Wednesday, October 31, 2007

Driving & Investing Part II

I've previously written about this before, but it occurred to me recently, as I was weaving through traffic in Washington, DC, that I should elaborate on the similarities between good driving and good investing/trading. I've been working on this one, on and off, for months.

The key idea is probabilities.

Every maneuver I make, every lane change, everything is based on the probability of that maneuver benefiting me. Often (I would estimate 60 - 70% of the time), it does. The remainder of the time -- well, that's just the cost of doing business.

For example, we've got 4 lanes of road with 2 lanes in each direction. If I'm in the left lane with 5 people in front of me, there is at least a 1 in 5 chance (20%) chance that one of those people is turning left and will end up blocking the lane. That sucks. So I start looking for the tells - the brake lights, slowing traffic, people merging out to the right - that indicate that the probability has occurred or is occurring. Now, since I only have 2 lanes to work with, I have to also watch the right lane. The idea is that the right lane could have problems too, but are they as severe as the left lane's? If the right lane has a bus in it with an upcoming stop, there is a good chance (which I have no idea how to calculate) that the bus will stop. So now I am looking at the oncoming traffic, because if there is little or none, that guy turning left has a good chance of making his turn with little impact to me. Also, I'm looking for how much room that bus has to get out of the way (a shoulder or bus lane) giving me and others enough room to get around him when he stops.
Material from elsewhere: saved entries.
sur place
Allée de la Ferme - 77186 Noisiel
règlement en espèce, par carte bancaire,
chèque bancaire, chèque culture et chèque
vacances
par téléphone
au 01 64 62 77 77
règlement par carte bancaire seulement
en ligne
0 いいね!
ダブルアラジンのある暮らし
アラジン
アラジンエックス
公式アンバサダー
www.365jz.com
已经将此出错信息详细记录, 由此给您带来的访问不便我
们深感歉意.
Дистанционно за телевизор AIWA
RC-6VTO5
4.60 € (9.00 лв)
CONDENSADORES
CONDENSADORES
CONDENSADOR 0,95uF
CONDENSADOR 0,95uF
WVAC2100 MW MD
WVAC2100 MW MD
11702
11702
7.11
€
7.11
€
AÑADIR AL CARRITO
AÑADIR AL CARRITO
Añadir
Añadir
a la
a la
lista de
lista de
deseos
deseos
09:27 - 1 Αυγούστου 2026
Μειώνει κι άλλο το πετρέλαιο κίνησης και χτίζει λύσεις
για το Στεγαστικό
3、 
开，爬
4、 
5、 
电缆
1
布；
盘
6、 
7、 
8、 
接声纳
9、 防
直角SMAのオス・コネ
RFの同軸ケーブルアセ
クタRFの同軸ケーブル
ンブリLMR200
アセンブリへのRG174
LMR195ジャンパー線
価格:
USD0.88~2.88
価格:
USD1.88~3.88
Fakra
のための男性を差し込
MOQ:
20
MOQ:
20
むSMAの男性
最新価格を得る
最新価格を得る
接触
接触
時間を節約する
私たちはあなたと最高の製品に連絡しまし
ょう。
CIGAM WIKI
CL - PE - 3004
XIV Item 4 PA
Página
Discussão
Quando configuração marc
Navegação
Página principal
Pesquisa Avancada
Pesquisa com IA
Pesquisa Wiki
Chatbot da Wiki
Basically, I'm constantly calculating the probability of an event which impedes my forward progress. (Funny, just as I had started working on this piece again a few months ago, I noticed this post over at Accrued Interest. He then followed it up with this one which has more good stuff.) It all comes down to the probabilities of a given event occurring.

The markets generate enough data to make somewhat better (more accurate) predictions, but nothing is EVER identical so we have to discern patterns from the data to help estimate probabilities of various outcomes. It can be done, even on an ad hoc basis, I think, much like navigating road traffic.

I'll have more on this topic in the future, and I plan to get into specific scenarios and their "market equivalents". I need to start thinking like a trader in my trading; I already do it in my driving.